[Extracted page text data]
=== Section Start ===

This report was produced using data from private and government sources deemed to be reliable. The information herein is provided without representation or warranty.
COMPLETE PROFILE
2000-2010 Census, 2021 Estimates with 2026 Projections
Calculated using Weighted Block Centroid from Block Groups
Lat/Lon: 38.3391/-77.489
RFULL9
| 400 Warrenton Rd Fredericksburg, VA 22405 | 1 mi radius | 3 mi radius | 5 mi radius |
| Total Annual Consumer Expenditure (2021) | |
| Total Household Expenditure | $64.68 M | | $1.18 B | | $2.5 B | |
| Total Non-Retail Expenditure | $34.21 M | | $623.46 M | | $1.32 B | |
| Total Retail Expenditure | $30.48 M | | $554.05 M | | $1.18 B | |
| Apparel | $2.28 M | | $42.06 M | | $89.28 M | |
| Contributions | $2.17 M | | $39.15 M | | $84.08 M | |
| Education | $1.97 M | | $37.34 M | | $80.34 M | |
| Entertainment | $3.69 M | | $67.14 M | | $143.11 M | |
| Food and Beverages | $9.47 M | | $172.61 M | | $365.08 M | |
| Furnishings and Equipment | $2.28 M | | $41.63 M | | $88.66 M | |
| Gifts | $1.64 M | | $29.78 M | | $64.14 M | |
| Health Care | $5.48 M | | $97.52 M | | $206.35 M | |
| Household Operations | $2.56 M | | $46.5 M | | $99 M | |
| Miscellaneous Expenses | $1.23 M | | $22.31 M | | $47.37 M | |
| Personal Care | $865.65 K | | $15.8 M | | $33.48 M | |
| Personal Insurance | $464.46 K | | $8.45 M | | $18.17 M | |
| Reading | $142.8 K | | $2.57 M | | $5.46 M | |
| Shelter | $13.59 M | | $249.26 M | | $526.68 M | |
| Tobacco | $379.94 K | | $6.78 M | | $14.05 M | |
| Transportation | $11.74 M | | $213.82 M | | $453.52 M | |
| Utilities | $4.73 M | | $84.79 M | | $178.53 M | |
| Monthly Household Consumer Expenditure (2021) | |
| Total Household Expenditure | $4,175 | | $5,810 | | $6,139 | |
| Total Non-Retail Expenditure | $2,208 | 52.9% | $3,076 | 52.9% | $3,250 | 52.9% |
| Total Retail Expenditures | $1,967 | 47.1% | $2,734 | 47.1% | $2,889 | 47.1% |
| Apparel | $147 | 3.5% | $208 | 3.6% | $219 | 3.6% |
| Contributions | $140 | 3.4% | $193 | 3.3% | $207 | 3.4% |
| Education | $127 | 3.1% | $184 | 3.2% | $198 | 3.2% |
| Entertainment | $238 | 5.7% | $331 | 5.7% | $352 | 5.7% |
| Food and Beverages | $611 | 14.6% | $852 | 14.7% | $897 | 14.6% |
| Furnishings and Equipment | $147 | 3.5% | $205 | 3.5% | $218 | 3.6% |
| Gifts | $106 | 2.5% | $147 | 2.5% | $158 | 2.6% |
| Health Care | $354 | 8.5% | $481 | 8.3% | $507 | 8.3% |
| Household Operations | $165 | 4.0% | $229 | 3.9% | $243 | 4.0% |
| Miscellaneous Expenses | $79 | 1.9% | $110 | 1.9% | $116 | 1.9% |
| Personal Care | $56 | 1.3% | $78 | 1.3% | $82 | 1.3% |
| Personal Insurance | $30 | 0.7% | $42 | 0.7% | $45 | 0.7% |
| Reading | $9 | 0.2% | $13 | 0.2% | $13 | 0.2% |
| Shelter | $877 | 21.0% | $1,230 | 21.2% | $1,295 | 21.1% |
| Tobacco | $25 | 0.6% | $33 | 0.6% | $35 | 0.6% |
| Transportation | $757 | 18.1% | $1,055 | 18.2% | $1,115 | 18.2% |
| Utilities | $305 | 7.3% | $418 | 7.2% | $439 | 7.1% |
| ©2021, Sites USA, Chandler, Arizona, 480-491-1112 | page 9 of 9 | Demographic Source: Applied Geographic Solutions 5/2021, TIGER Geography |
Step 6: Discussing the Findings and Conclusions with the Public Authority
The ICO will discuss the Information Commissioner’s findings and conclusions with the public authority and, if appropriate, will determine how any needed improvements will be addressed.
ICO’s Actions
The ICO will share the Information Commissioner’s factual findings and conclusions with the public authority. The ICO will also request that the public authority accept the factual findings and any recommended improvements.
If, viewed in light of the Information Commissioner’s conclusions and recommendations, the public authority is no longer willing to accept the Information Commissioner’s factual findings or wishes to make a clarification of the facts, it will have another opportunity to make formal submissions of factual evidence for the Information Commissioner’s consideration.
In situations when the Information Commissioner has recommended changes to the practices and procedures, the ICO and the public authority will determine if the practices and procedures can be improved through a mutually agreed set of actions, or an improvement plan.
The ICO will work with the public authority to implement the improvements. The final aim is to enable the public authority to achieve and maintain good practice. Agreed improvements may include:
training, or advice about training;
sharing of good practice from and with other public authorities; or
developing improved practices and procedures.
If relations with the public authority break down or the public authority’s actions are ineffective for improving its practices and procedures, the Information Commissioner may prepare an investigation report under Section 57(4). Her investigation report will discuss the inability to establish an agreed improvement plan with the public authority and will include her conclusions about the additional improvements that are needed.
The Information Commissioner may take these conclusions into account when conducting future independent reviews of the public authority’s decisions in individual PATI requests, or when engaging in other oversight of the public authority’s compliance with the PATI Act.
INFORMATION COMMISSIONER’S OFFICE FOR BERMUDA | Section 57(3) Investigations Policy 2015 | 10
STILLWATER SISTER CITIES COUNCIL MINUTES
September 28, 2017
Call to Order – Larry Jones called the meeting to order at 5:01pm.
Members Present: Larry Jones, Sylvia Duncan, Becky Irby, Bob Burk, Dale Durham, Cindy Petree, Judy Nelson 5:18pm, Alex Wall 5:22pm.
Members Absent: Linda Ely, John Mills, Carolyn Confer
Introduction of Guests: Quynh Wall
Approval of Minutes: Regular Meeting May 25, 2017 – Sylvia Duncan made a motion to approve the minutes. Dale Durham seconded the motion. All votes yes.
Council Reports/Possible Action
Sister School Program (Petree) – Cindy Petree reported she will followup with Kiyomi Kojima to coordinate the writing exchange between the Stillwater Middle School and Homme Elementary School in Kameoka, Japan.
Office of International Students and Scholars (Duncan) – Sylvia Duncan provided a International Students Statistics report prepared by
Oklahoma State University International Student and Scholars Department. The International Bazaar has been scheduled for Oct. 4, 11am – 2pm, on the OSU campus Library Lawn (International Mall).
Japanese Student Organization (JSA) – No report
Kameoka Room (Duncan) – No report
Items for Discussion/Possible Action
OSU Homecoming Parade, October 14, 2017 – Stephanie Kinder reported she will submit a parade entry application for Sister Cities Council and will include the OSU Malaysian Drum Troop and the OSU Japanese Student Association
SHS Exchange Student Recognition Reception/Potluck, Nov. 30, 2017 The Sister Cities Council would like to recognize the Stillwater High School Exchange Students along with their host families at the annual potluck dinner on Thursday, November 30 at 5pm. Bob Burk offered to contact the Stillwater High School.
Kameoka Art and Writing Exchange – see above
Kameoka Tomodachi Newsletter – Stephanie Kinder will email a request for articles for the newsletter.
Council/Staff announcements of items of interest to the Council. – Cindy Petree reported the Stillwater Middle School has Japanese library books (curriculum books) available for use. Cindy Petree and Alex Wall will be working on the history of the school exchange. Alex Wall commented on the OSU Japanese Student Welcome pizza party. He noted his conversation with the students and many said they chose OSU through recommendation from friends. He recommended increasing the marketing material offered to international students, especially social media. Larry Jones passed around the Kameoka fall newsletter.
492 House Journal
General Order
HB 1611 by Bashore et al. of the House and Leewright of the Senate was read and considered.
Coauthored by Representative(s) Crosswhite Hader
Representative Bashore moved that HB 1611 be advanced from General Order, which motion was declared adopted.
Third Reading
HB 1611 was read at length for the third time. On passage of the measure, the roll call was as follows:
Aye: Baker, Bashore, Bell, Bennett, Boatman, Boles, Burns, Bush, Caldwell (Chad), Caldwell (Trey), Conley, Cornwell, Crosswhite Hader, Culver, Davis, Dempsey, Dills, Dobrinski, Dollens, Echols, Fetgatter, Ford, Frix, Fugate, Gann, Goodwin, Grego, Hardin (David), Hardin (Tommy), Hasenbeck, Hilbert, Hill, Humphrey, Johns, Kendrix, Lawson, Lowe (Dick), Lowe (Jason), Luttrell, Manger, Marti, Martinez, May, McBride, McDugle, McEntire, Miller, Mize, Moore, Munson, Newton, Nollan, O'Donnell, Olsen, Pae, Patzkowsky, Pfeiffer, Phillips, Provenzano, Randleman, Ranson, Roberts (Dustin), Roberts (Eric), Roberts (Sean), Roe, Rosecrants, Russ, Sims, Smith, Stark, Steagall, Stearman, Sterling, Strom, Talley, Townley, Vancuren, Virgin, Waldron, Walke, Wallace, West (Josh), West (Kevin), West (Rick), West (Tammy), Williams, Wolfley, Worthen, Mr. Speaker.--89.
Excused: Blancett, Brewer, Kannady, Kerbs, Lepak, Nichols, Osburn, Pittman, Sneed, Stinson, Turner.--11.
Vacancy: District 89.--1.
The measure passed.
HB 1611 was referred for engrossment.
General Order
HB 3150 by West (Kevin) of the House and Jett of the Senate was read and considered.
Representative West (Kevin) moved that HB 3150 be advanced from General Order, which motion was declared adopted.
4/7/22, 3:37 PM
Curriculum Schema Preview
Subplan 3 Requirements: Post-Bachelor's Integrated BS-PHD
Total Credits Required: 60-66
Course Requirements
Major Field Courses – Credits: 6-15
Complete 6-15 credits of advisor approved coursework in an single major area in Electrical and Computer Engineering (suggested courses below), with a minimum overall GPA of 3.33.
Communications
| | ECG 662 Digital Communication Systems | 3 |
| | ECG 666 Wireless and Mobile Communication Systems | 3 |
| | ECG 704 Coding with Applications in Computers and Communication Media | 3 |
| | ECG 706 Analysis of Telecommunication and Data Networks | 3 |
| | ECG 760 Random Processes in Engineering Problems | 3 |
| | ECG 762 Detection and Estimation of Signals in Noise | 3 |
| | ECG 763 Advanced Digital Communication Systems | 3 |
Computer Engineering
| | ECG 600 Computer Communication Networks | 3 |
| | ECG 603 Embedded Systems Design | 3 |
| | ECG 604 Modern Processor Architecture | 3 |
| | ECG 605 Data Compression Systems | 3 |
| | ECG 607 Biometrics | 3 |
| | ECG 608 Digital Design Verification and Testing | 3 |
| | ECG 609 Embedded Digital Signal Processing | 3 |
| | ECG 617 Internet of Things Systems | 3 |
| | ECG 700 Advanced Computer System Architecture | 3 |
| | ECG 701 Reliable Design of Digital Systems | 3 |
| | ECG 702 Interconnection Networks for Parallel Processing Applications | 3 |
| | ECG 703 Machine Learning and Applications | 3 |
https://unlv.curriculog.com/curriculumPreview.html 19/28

=== Section End ===

Look above for the line containing "Oklahoma State University". Output from there through the line containing "Kameoka Tomodachi Newsletter", exactly and inclusively.

Oklahoma State University International Student and Scholars Department. The International Bazaar has been scheduled for Oct. 4, 11am – 2pm, on the OSU campus Library Lawn (International Mall).
Japanese Student Organization (JSA) – No report
Kameoka Room (Duncan) – No report
Items for Discussion/Possible Action
OSU Homecoming Parade, October 14, 2017 – Stephanie Kinder reported she will submit a parade entry application for Sister Cities Council and will include the OSU Malaysian Drum Troop and the OSU Japanese Student Association
SHS Exchange Student Recognition Reception/Potluck, Nov. 30, 2017 The Sister Cities Council would like to recognize the Stillwater High School Exchange Students along with their host families at the annual potluck dinner on Thursday, November 30 at 5pm. Bob Burk offered to contact the Stillwater High School.
Kameoka Art and Writing Exchange – see above
Kameoka Tomodachi Newsletter – Stephanie Kinder will email a request for articles for the newsletter.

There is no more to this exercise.